Data analysis and interpretation
Data analysis and interpretation is the process of assigning meaning to the collected information and determining the conclusions, significance, and implications of the findings. The steps involved in data analysis are a function of the type of information collected, however, returning to the purpose of the assessment and the assessment questions will provide a structure for the organization of the data and a focus for the analysis.
The analysis of NUMERICAL (QUANTITATIVE) DATA is represented in mathematical terms. The most common statistical terms include:
- Mean – The mean score represents a numerical average for a set of responses.
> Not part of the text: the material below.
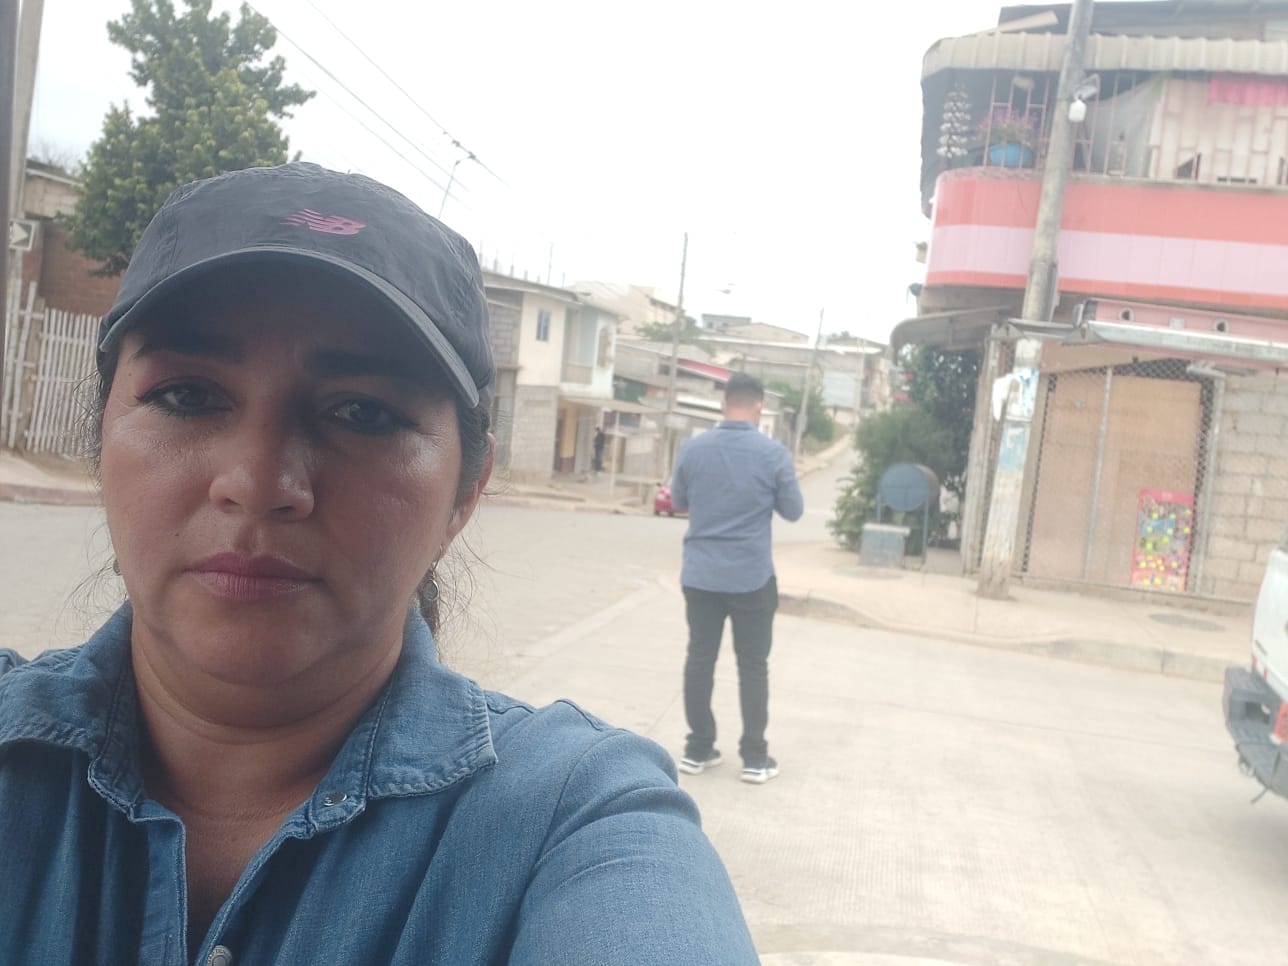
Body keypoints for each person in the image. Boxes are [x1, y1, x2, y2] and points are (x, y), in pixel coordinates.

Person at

- Standard deviation – The standard deviation represents the distribution of the responses around the mean. It indicates the degree of consistency among the responses. The standard deviation, in conjunction with the mean, provides a better understanding of the data. For example, if the mean is 3.3 with a standard deviation (StD) of 0.4, then two-thirds of the responses lie between 2.9 (3.3 – 0.4) and 3.7 (3.3 + 0.4).
- Frequency distribution – Frequency distribution indicates the frequency of each response. For example, if respondents answer a question using an agree/disagree scale, the percentage of respondents who selected each response on the scale would be indicated. The frequency distribution provides additional information beyond the mean, since it allows for examining the level of consensus among the data.
Higher levels of statistical analysis (e.g., t-test, factor analysis, regression, ANOVA) can be conducted on the data, but these are not frequently used in most program/project assessments.
The analysis of NARRATIVE (QUALITATIVE) DATA is conducted by organizing the data into common themes or categories. It is often more difficult to interpret narrative data since it lacks the built-in structure found in numerical data. Initially, the narrative data appears to be a collection of random, unconnected statements. The assessment purpose and questions can help direct the focus of the data organization. The following strategies may also be helpful when analyzing narrative data.
Focus groups and Interviews:
- Read and organize the data from each question separately. This approach permits focusing on one question at a time (e.g., experiences with tutoring services, characteristics of tutor, student responsibility in the tutoring process).
- Group the comments by themes, topics, or categories. This approach allows for focusing on one area at a time (e.g., characteristics of tutor – level of preparation, knowledge of content area, availability).